*** Opening of DATASET RECORDS ***

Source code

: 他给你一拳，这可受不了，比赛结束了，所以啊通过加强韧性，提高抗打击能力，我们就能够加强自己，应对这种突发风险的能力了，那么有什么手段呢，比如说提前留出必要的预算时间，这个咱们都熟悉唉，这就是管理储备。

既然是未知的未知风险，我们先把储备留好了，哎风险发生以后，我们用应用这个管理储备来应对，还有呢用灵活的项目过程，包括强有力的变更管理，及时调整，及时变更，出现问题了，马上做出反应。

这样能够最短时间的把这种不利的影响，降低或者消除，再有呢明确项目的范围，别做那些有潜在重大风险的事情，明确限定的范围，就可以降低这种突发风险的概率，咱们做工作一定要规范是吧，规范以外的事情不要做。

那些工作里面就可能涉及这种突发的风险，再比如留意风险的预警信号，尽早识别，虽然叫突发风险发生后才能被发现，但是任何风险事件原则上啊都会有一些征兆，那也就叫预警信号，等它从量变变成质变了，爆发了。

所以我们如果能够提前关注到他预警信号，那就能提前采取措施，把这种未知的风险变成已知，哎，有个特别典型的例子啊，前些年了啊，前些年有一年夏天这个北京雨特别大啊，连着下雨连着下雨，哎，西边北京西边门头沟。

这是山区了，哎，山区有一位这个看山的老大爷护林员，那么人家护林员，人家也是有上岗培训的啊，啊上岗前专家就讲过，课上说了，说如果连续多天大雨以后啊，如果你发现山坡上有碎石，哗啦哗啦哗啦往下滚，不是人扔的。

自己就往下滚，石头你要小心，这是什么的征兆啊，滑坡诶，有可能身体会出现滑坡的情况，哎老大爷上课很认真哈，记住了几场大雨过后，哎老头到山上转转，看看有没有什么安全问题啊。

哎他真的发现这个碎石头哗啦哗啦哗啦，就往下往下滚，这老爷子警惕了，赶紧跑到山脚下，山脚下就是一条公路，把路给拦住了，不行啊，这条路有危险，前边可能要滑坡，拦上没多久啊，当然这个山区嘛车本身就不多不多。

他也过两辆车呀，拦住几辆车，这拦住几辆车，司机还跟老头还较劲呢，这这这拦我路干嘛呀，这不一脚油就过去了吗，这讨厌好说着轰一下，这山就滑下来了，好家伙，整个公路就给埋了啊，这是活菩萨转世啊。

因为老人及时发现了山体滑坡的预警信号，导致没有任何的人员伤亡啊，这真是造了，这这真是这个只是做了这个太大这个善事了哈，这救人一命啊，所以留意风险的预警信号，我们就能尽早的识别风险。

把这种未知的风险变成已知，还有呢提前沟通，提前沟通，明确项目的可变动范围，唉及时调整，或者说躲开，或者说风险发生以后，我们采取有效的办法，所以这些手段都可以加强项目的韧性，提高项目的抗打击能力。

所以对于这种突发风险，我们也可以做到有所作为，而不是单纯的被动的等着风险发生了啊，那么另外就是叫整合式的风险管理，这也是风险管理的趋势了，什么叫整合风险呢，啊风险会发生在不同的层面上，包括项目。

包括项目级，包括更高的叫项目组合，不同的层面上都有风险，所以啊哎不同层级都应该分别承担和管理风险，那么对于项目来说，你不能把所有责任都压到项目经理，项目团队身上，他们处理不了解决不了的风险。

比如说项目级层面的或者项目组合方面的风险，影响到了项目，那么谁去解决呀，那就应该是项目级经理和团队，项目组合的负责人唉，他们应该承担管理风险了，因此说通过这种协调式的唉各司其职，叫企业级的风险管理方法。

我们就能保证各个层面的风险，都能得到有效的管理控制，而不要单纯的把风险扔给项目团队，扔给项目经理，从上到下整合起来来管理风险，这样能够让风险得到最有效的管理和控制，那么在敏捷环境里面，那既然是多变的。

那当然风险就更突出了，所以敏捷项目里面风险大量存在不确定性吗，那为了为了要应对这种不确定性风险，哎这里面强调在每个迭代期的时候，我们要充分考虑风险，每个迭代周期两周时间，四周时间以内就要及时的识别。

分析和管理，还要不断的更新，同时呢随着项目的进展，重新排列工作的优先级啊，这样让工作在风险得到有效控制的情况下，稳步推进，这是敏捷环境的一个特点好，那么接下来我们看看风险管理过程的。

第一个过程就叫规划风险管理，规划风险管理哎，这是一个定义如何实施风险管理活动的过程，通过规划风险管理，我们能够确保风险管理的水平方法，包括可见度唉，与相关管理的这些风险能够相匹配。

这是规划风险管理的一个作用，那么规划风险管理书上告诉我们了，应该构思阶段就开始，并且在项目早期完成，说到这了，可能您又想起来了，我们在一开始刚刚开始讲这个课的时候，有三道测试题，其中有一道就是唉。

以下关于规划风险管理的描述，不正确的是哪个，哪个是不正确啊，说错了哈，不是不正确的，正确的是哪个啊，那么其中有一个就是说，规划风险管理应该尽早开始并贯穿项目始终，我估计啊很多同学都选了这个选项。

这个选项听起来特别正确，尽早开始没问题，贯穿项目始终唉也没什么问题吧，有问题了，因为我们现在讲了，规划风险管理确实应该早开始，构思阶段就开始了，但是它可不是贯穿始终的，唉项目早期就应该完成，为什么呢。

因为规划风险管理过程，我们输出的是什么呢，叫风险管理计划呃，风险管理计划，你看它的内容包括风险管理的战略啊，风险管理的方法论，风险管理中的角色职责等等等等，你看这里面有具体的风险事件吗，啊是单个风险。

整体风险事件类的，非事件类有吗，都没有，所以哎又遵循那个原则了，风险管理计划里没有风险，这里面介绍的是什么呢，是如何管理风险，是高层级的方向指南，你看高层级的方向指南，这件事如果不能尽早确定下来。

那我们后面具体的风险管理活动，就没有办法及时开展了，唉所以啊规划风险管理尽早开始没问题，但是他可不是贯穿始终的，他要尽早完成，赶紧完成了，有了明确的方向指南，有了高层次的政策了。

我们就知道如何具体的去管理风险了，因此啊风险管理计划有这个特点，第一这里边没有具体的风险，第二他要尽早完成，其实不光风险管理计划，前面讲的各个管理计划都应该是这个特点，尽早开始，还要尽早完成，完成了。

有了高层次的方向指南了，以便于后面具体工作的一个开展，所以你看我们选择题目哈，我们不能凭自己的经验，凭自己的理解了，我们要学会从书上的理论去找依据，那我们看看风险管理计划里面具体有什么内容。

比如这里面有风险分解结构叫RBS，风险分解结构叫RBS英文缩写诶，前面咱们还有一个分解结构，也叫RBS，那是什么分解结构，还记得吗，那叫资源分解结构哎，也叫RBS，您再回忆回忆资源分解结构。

*** Close of DATASET RECORDS ***

**HOW TO COMPLETE THIS TASK**
Please write the entries out again exactly as they stand.

**RESULT FOR THIS EXERCISE**
Source code

: 他给你一拳，这可受不了，比赛结束了，所以啊通过加强韧性，提高抗打击能力，我们就能够加强自己，应对这种突发风险的能力了，那么有什么手段呢，比如说提前留出必要的预算时间，这个咱们都熟悉唉，这就是管理储备。

既然是未知的未知风险，我们先把储备留好了，哎风险发生以后，我们用应用这个管理储备来应对，还有呢用灵活的项目过程，包括强有力的变更管理，及时调整，及时变更，出现问题了，马上做出反应。

这样能够最短时间的把这种不利的影响，降低或者消除，再有呢明确项目的范围，别做那些有潜在重大风险的事情，明确限定的范围，就可以降低这种突发风险的概率，咱们做工作一定要规范是吧，规范以外的事情不要做。

那些工作里面就可能涉及这种突发的风险，再比如留意风险的预警信号，尽早识别，虽然叫突发风险发生后才能被发现，但是任何风险事件原则上啊都会有一些征兆，那也就叫预警信号，等它从量变变成质变了，爆发了。

所以我们如果能够提前关注到他预警信号，那就能提前采取措施，把这种未知的风险变成已知，哎，有个特别典型的例子啊，前些年了啊，前些年有一年夏天这个北京雨特别大啊，连着下雨连着下雨，哎，西边北京西边门头沟。

这是山区了，哎，山区有一位这个看山的老大爷护林员，那么人家护林员，人家也是有上岗培训的啊，啊上岗前专家就讲过，课上说了，说如果连续多天大雨以后啊，如果你发现山坡上有碎石，哗啦哗啦哗啦往下滚，不是人扔的。

自己就往下滚，石头你要小心，这是什么的征兆啊，滑坡诶，有可能身体会出现滑坡的情况，哎老大爷上课很认真哈，记住了几场大雨过后，哎老头到山上转转，看看有没有什么安全问题啊。

哎他真的发现这个碎石头哗啦哗啦哗啦，就往下往下滚，这老爷子警惕了，赶紧跑到山脚下，山脚下就是一条公路，把路给拦住了，不行啊，这条路有危险，前边可能要滑坡，拦上没多久啊，当然这个山区嘛车本身就不多不多。

他也过两辆车呀，拦住几辆车，这拦住几辆车，司机还跟老头还较劲呢，这这这拦我路干嘛呀，这不一脚油就过去了吗，这讨厌好说着轰一下，这山就滑下来了，好家伙，整个公路就给埋了啊，这是活菩萨转世啊。

因为老人及时发现了山体滑坡的预警信号，导致没有任何的人员伤亡啊，这真是造了，这这真是这个只是做了这个太大这个善事了哈，这救人一命啊，所以留意风险的预警信号，我们就能尽早的识别风险。

把这种未知的风险变成已知，还有呢提前沟通，提前沟通，明确项目的可变动范围，唉及时调整，或者说躲开，或者说风险发生以后，我们采取有效的办法，所以这些手段都可以加强项目的韧性，提高项目的抗打击能力。

所以对于这种突发风险，我们也可以做到有所作为，而不是单纯的被动的等着风险发生了啊，那么另外就是叫整合式的风险管理，这也是风险管理的趋势了，什么叫整合风险呢，啊风险会发生在不同的层面上，包括项目。

包括项目级，包括更高的叫项目组合，不同的层面上都有风险，所以啊哎不同层级都应该分别承担和管理风险，那么对于项目来说，你不能把所有责任都压到项目经理，项目团队身上，他们处理不了解决不了的风险。

比如说项目级层面的或者项目组合方面的风险，影响到了项目，那么谁去解决呀，那就应该是项目级经理和团队，项目组合的负责人唉，他们应该承担管理风险了，因此说通过这种协调式的唉各司其职，叫企业级的风险管理方法。

我们就能保证各个层面的风险，都能得到有效的管理控制，而不要单纯的把风险扔给项目团队，扔给项目经理，从上到下整合起来来管理风险，这样能够让风险得到最有效的管理和控制，那么在敏捷环境里面，那既然是多变的。

那当然风险就更突出了，所以敏捷项目里面风险大量存在不确定性吗，那为了为了要应对这种不确定性风险，哎这里面强调在每个迭代期的时候，我们要充分考虑风险，每个迭代周期两周时间，四周时间以内就要及时的识别。

分析和管理，还要不断的更新，同时呢随着项目的进展，重新排列工作的优先级啊，这样让工作在风险得到有效控制的情况下，稳步推进，这是敏捷环境的一个特点好，那么接下来我们看看风险管理过程的。

第一个过程就叫规划风险管理，规划风险管理哎，这是一个定义如何实施风险管理活动的过程，通过规划风险管理，我们能够确保风险管理的水平方法，包括可见度唉，与相关管理的这些风险能够相匹配。

这是规划风险管理的一个作用，那么规划风险管理书上告诉我们了，应该构思阶段就开始，并且在项目早期完成，说到这了，可能您又想起来了，我们在一开始刚刚开始讲这个课的时候，有三道测试题，其中有一道就是唉。

以下关于规划风险管理的描述，不正确的是哪个，哪个是不正确啊，说错了哈，不是不正确的，正确的是哪个啊，那么其中有一个就是说，规划风险管理应该尽早开始并贯穿项目始终，我估计啊很多同学都选了这个选项。

这个选项听起来特别正确，尽早开始没问题，贯穿项目始终唉也没什么问题吧，有问题了，因为我们现在讲了，规划风险管理确实应该早开始，构思阶段就开始了，但是它可不是贯穿始终的，唉项目早期就应该完成，为什么呢。

因为规划风险管理过程，我们输出的是什么呢，叫风险管理计划呃，风险管理计划，你看它的内容包括风险管理的战略啊，风险管理的方法论，风险管理中的角色职责等等等等，你看这里面有具体的风险事件吗，啊是单个风险。

整体风险事件类的，非事件类有吗，都没有，所以哎又遵循那个原则了，风险管理计划里没有风险，这里面介绍的是什么呢，是如何管理风险，是高层级的方向指南，你看高层级的方向指南，这件事如果不能尽早确定下来。

那我们后面具体的风险管理活动，就没有办法及时开展了，唉所以啊规划风险管理尽早开始没问题，但是他可不是贯穿始终的，他要尽早完成，赶紧完成了，有了明确的方向指南，有了高层次的政策了。

我们就知道如何具体的去管理风险了，因此啊风险管理计划有这个特点，第一这里边没有具体的风险，第二他要尽早完成，其实不光风险管理计划，前面讲的各个管理计划都应该是这个特点，尽早开始，还要尽早完成，完成了。

有了高层次的方向指南了，以便于后面具体工作的一个开展，所以你看我们选择题目哈，我们不能凭自己的经验，凭自己的理解了，我们要学会从书上的理论去找依据，那我们看看风险管理计划里面具体有什么内容。

比如这里面有风险分解结构叫RBS，风险分解结构叫RBS英文缩写诶，前面咱们还有一个分解结构，也叫RBS，那是什么分解结构，还记得吗，那叫资源分解结构哎，也叫RBS，您再回忆回忆资源分解结构。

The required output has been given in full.